The House committee chairmen charged with writing the American Health Care Act are making clear that this is out of their hands, too: If the Freedom Caucus’ “no” votes decide they’ve had a change of heart, they can come and tell the committee.

“There are members who have, informally, reached out to others in an organic way to find out if there are ideas out there where members who could not get to yes have ideas that could get them to yes,” Texas Rep. Kevin Brady, chairman of the Ways and Means Committee, said Thursday. “Those conversations will continue.”

“As for me,” he continued, “we are turning our attention to tax reform.”

Oregon Rep. Greg Walden, chair of the Energy and Commerce Committee, acknowledged that there’s “a lot of talk going on,” but it’s out of his control for the time being. “I think I will [know] before any [vote] happens,” Walden said, “but at this point I’ve heard nothing on it.”

That chatter about members reaching out to one another “in an organic way” that Brady was alluding to may be sort of a one-way street. The Freedom Caucus, which still very much wants to repeal Obamacare, had been trying to reach out to the Tuesday Group moderates, who are over it and decided Wednesday night not to negotiate with the Freedom Caucus.

“We have never negotiated with the Freedom Caucus,” New York Rep. Chris Collins, a close Trump ally and Tuesday Group member, said Thursday. “We are not currently negotiating with the Freedom Caucus. There was never a meeting scheduled with the Freedom Caucus. We will never meet with the Freedom Caucus.”

To be certain reporters understood, Collins continued:

There was never a meeting scheduled—there never was, never will be. This is the Freedom Caucus looking for a scapegoat, and trying to shift the blame and suggest in any way that the Tuesday Group bears responsibility for this is just false.

Where does this leave the Freedom Caucus? Isolated in timeout by the White House, the House leadership, the House moderates, and the House rank-and-file until they decide they want to swallow their pride and vote for a bill that the others can stomach. It’s a guilt trip.

How’s that working for them?

“That won’t work,” said Arizona Rep. Trent Franks, a Freedom Caucus member. “We’ve been guilt-tripped by the best of ’em. We’ve been guilt-tripped by guys … well, half Mr. Trump’s size.”

“We just made promises to the American people,” Virginia Rep. Dave Brat, another Freedom Caucus member, said when asked about what effect the pressure might be having. “We’re just holding true on our promises. So it’s not about drama or guilt or whatever. We all promised, as outsiders, to clean the swamp.”
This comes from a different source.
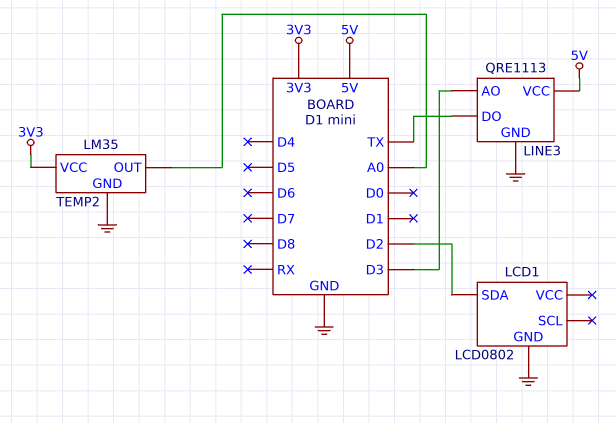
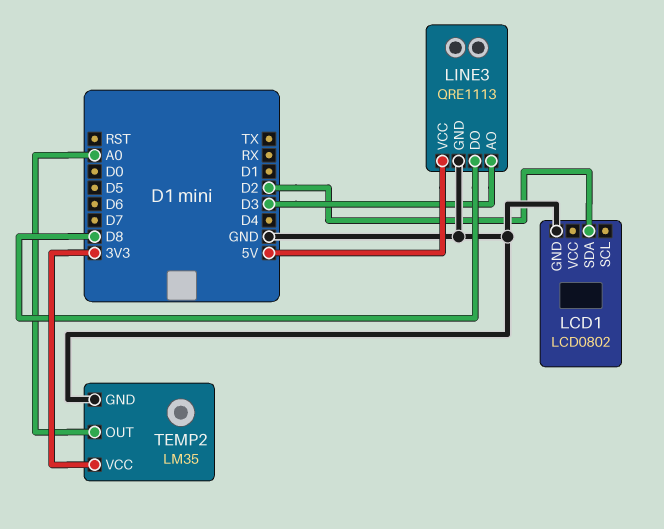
LINE3 pin DO: TX -> D8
Other conservatives were less diplomatic Thursday morning about how they view the pressure campaign.

I asked Collins if there was any realistic chance of a vote on a health care bill before the April recess begins at the end of next week.

“No,” he said flatly.

A few weeks back home with the constituents in April should offer some clarity to Freedom Caucus members. If they’re greeted as heroes for refusing to vote for “Ryancare,” they won’t budge, and there will be no health care bill. If they’re treated as failures who let President Trump down, then the guilt trip might start producing its desired effect. Which way could that go? Well, pressure campaigns are usually more successful when the end goal isn’t passing a bill polling at 17 percent.